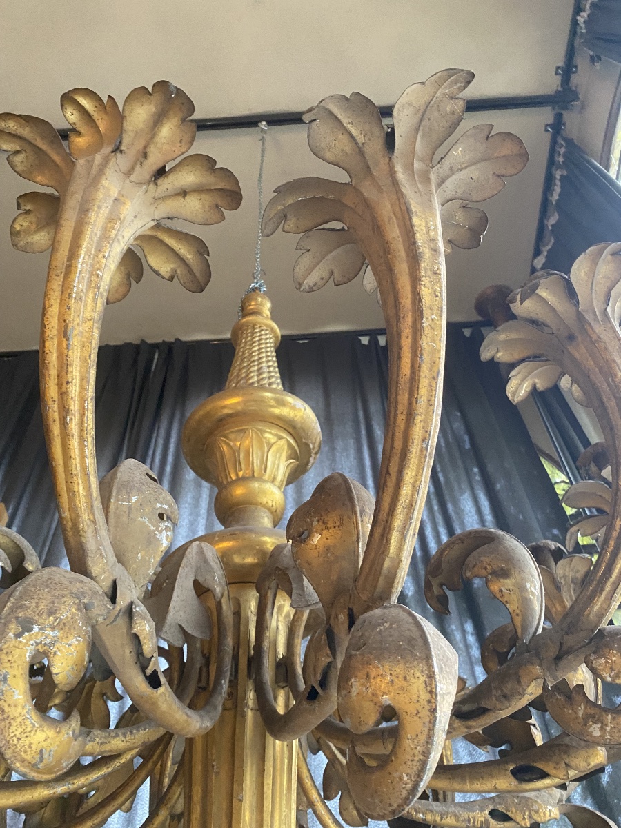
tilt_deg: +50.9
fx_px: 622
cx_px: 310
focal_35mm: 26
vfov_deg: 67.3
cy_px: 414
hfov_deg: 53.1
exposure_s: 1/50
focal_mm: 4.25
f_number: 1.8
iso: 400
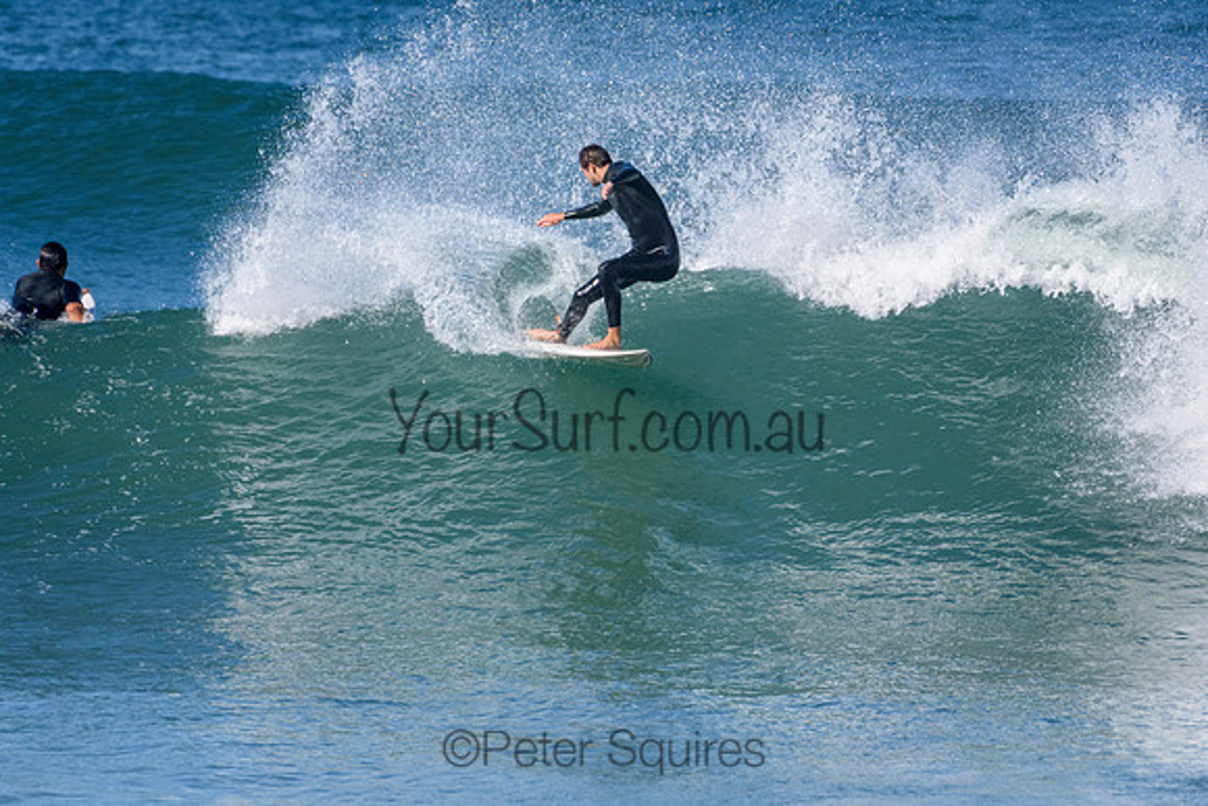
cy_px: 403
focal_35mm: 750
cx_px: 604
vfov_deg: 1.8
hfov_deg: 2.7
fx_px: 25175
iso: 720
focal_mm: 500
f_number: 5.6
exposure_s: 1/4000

- - - - -

» What is expected
Return all the records above exactly, pictures omitted.

» Answer for the task
tilt_deg: +50.9
fx_px: 622
cx_px: 310
focal_35mm: 26
vfov_deg: 67.3
cy_px: 414
hfov_deg: 53.1
exposure_s: 1/50
focal_mm: 4.25
f_number: 1.8
iso: 400
cy_px: 403
focal_35mm: 750
cx_px: 604
vfov_deg: 1.8
hfov_deg: 2.7
fx_px: 25175
iso: 720
focal_mm: 500
f_number: 5.6
exposure_s: 1/4000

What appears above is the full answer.